Майкл закрыл дневник, положил его в кожаную сумку, которую
зажал под рукой, и поднял чемоданы. Он спустился по лестнице, ступая не очень
уверенно, так как руки были заняты и он не мог держаться за перила, однако с
удовольствием отметил про себя, что теперь не испытывает ни приступа
головокружения, ни проявления слабости в любой другой форме…

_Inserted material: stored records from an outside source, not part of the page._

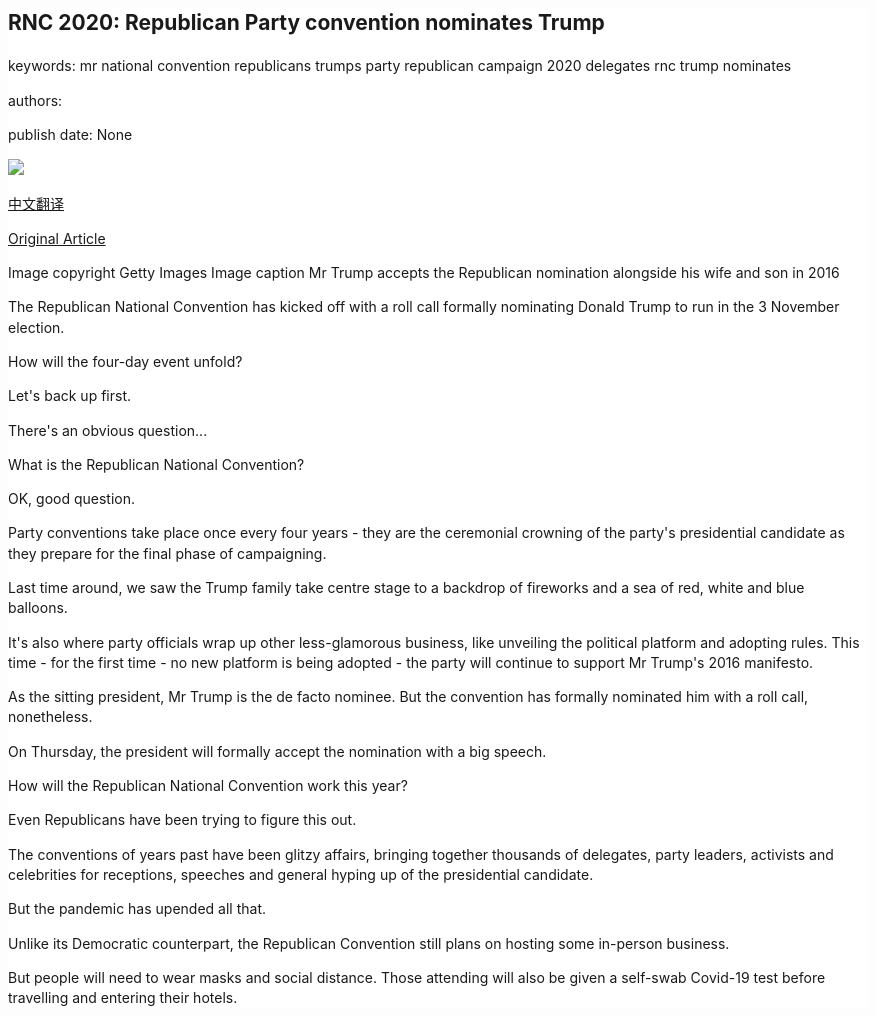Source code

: ## RNC 2020: Republican Party convention nominates Trump

keywords: mr national convention republicans trumps party republican campaign 2020 delegates rnc trump nominates

authors: 

publish date: None

![](https://ichef.bbci.co.uk/news/1024/branded_news/FA11/production/_113771046_gettyimages-578667562.jpg)

[中文翻译](RNC%202020%3A%20Republican%20Party%20convention%20nominates%20Trump_zh.md)

[Original Article](https://www.bbc.com/news/world-us-canada-53612846)

Image copyright Getty Images Image caption Mr Trump accepts the Republican nomination alongside his wife and son in 2016

The Republican National Convention has kicked off with a roll call formally nominating Donald Trump to run in the 3 November election.

How will the four-day event unfold?

Let's back up first.

There's an obvious question...

What is the Republican National Convention?

OK, good question.

Party conventions take place once every four years - they are the ceremonial crowning of the party's presidential candidate as they prepare for the final phase of campaigning.

Last time around, we saw the Trump family take centre stage to a backdrop of fireworks and a sea of red, white and blue balloons.

It's also where party officials wrap up other less-glamorous business, like unveiling the political platform and adopting rules. This time - for the first time - no new platform is being adopted - the party will continue to support Mr Trump's 2016 manifesto.

As the sitting president, Mr Trump is the de facto nominee. But the convention has formally nominated him with a roll call, nonetheless.

On Thursday, the president will formally accept the nomination with a big speech.

How will the Republican National Convention work this year?

Even Republicans have been trying to figure this out.

The conventions of years past have been glitzy affairs, bringing together thousands of delegates, party leaders, activists and celebrities for receptions, speeches and general hyping up of the presidential candidate.

But the pandemic has upended all that.

Unlike its Democratic counterpart, the Republican Convention still plans on hosting some in-person business.

But people will need to wear masks and social distance. Those attending will also be given a self-swab Covid-19 test before travelling and entering their hotels.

А если он ошибается в оценке своего состояния, что же, лучше
умереть в действии.
Роуан стояла на веранде, разговаривая с Райеном, и Мона была
тоже там, со слезами на глазах всматриваясь в Майкла с прежней преданностью.
Одетая в шелк, она выглядела столь же изумительно, как и в любом другом наряде.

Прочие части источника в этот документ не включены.